Hier
Après avoir canalisé les eaux de pluie pendant près de deux siècles, les spécialistes préconisent désormais leur intégration dans la ville. Une journée dédiée, organisée à Poitiers mercredi dernier, a permis de faire le point sur les enjeux de cette approche.
Avec une vingtaine de projets, Grand Poitiers concentre un tiers des surfaces désimperméabilisées sur le territoire de l’Agence de l’eau Loire-Bretagne. Ce n’est donc pas un hasard si l’établissement public a choisi Poitiers comme lieu de sa journée « Rafraîchir nos villes et villages grâce aux eaux pluviales », mercredi dernier. Qu’on se le dise, en milieu urbain, l’heure n’est plus à canaliser la pluie mais à la laisser s’infiltrer tranquillement dans le sol. Seulement voilà, la manie de la mettre en tuyaux ne date pas d’hier. Elle prend sa source au XIXe siècle, période pendant laquelle, pour lutter contre l’insalubrité, on a mis en place le tout-à-l’égout. Mais « le choléra n’existe plus aujourd’hui », rappelle Jean-Jacques Hérin, le président de l’Adopta, association pour le développement opérationnel et la promotion des techniques alternatives en matière d’eaux pluviales. Ces dernières peuvent donc être réhabilitées au rang de ressource.

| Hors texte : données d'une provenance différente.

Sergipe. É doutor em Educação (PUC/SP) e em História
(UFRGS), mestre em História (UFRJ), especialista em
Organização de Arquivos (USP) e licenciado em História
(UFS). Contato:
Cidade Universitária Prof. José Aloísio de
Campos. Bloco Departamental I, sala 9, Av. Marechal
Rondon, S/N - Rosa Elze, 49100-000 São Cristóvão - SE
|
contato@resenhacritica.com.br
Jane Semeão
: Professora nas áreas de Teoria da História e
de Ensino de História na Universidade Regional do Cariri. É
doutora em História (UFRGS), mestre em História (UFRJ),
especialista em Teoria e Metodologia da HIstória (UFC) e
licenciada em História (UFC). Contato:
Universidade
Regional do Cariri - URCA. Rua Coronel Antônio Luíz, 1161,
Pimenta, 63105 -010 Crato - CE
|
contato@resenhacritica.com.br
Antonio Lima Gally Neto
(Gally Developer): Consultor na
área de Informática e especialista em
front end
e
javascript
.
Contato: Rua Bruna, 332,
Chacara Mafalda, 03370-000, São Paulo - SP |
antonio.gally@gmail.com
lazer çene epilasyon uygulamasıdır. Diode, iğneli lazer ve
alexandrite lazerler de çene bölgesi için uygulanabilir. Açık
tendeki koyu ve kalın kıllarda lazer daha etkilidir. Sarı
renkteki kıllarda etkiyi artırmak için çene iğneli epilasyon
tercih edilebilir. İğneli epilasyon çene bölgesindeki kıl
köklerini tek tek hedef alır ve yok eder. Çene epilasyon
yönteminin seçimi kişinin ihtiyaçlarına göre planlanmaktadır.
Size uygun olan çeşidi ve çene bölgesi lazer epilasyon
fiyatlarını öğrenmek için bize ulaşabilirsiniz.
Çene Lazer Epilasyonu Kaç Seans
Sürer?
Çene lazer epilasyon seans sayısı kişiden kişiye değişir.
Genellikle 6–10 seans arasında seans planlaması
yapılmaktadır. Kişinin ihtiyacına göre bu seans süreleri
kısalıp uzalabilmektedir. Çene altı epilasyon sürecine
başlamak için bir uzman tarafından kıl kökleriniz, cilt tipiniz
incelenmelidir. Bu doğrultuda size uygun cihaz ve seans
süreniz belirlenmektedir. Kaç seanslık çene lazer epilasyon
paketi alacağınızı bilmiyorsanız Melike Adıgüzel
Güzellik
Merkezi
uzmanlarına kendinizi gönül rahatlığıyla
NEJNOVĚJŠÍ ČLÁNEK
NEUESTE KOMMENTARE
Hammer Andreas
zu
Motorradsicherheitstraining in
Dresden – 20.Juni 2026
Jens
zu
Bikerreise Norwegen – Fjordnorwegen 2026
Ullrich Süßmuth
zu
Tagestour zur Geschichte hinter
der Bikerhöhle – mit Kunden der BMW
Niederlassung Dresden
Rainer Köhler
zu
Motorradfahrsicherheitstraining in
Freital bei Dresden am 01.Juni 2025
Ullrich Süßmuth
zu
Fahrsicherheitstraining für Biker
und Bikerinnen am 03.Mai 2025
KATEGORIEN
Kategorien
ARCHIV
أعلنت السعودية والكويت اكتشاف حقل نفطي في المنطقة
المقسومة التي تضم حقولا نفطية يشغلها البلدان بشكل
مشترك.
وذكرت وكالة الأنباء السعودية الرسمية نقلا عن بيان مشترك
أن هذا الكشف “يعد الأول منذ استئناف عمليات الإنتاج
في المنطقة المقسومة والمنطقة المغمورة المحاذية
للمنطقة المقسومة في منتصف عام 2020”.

Dans un contexte de réchauffement climatique, les bénéfices de la gestion intégrée des eaux pluviales (Giep) sont pluriels, financiers -les stations d’épuration ont une capacité limitée-, environnementaux car elle favorise la renaturation des espaces mais aussi l‘évapotranspiration… « L’intégration des eaux pluviales n’est pas tant une question technique que d’aménagement du territoire », insiste Jean-Jacques Hérin. « Il faut passer de la ville entonnoir à la ville éponge, pour se rapprocher du cycle naturel de l’eau », complète Elodie Brelot. La directrice du Graie, association dont la mission est de faire le lien entre scientifiques et praticiens dans le domaine de la gestion de l’eau en milieu urbain, invite à « aller vers des territoires eaux-responsable ».
La fin du tout-tuyau
Dans le cadre de son 11e programme (2019-2024), l’Agence de l’eau Loire-Bretagne a déjà financé 800 dossiers de Giep, soit 70M€ pour environ 200ha désimperméabilisés. Comment ? Les solutions sont diverses et, surtout, « complémentaires », assène Jean-Jacques Hérin. Noue -espace végétalisé creux-, échelle d’eau, espace vert inondable, arbre de pluie, végétalisation des façades, revêtement perméable… L’inventaire est non exhaustif. Reste un frein : les moyens. « A Grand Poitiers, nous dédions 2M€ à la gestion des eaux pluviales, explique la vice-présidente Isabelle Mopin, soit 850 000€ en investissement et 1,2M€ en fonctionnement. Et je peux affirmer que le budget investissement est consommé tous les ans ! Cela revient à 10€ par habitant là où l’idéal serait 40€/habitant. » Pour se saisir pleinement de cette compétence, Grand Poitiers a par ailleurs constitué au sein de sa direction eau et assainissement des cellules « eaux de pluie » (2 personnes) et « urbanisme et aménagement » (3 personnes), avec en projet la rédaction d’un règlement de gestion des eaux pluviales, leur zonage mais aussi une amélioration de la connaissance du patrimoine pluvial.